▶ [Exercises to complete]
**A)** In the transcript of the Synbiobeta 2016 lightning talk, translate this sentence into Spanish: "Glowee is a French startup making bioluminescent shop-front lighting."
**B)** Extend the transcript of the Opentrons lightning talk, starting after its last sentence.

▶ [Text provided]
%%

Synbiobeta Lightning Talk 2016

This is a transcript of Will Canine's talk at Synbiobeta SF 2016


Hi everyone - I’m Will Canine, co-founder of Opentrons. We make a $3,000 pipetting robot designed to share automated protocols. We’re a two year old Y Combinator and Khosla Ventures backed start-up in 132 labs including some at Stanford, Harvard, and the Mayo Clinic. Our users-base is in over 21 countries and is doubling every 6 months.

The Carlson Curve aka biotech's Moore's Law

Many of us are familiar with the idea that Biotech is on its own Moore’s law. Innovation is accelerating because of exponentially cheaper DNA synthesis and sequencing. But I want to focus on another dimension to that story.

Computers became accessible

When we look back at the ‘personal computing revolution,’ we must remember that the acceleration in innovation was not simply created just because computers got faster. Computers became more accessible. More people, and even more importantly, more types of people, were able to use computers. People could bring them into new types of environments and thus apply them to new types of problems.

Lab tools lag behind bio tools

While sophisticated biological tools have become more accessible, sophisticated lab tools have not. We have lasers building synthetic DNA, but people are often still using their hands and some plastic pipettes to do anything with it. We need accessible lab automation for people to truly take advantage of this new biological technology.

Accessible lab automation

And that’s what Opentrons is. An accessible software and hardware platform for easily running automated experiments in your own lab. We believe that we can unleash a huge new universe of biotechs by giving people access to easy-to-use lab robots.

For the rest of my talk I’m going to focus on a few of particular user stories that illustrate how our accessible tools are unleashing the next wave of innovation in biotechnology.

Opentrons User - Glowee

Glowee is a French startup making bioluminescent shop-front lighting. Basically, nature's answer to the neon sign.

Lean Startup Automation

Glowee has a fully automated mutagenesis workflow they use to increase their products’ luminescence. Their pipeline consists of an OT-One PRO and a refurbished colony and cost under them under $12K. It has allowed them to do hundreds of optimization cycles in just the last few months and they make measurable progress every time they run the robots.

%%

▶ [Extracted data]
%%

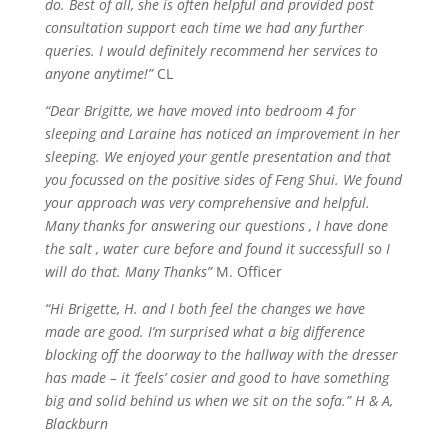
do. Best of all, she is often helpful and provided post
consultation support each time we had any further
queries. I would definitely recommend her services to
anyone anytime!”
CL
“Dear Brigitte, we have moved into bedroom 4 for
sleeping and Laraine has noticed an improvement in her
sleeping. We enjoyed your gentle presentation and that
you focussed on the positive sides of Feng Shui. We found
your approach was very comprehensive and helpful.
Many thanks for answering our
questions ,
I have done
the
salt ,
water cure before and found it
successfull
so I
will do that. Many Thanks”
M. Officer
“
Hi
Brigette, H. and I both feel the changes we have
made are good. I’m surprised what a big difference
blocking off the doorway to the hallway with the dresser
has made – it ‘feels’
cosier
and good to have something
big and solid behind us when we sit on the sofa.” H & A,
Blackburn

%%

▶ [Answers for the tasks]
**A)** Glowee es una startup francesa que fabrica iluminación bioluminiscente para escaparates.

**B)**
Orders of magnitude more affordable robots like Opentrons mean automation is not the prohibitively expensive as it once was. Now it is available to a lean start-up. The next generation of great consumer bio-products will be made at least in part by robots.

I dont have time to mention the worlkflows we’re developingn with our academic users like Dana Farber Cancer Inistitute or the Stanford Mass Spec Core -- ask me later -- but I do want to highlight two companies building their business on top of our platform.

Yan - selling a software product on Opentrons' platform

Yan, which is Mandarin for Eye, is building computer vision software for liquid handling robots. It does auto calibration and error correction. Even to of the line machines don’t have computer vision, and no start-up has been able to build it because these big lab robots are completely closed platforms. But with Opentrons, Yan can not only prototype but sell their software kit on top of our platform. To continue the computing analogy, if we are the iPhone, they are Square.

Lifengine - selling a reagent product on top of Opentrons' platform

Lifengine is a start-up from the Mayo Clinic. The Ekker lab put out the first paper citing Opentrons in the Journal of Human Gene Therapy this spring. It detailed FusX, a single pot TALEN synthesis system. Basically, you combine the right parts together from their DNA library and you get the targeted gene editing protein you want.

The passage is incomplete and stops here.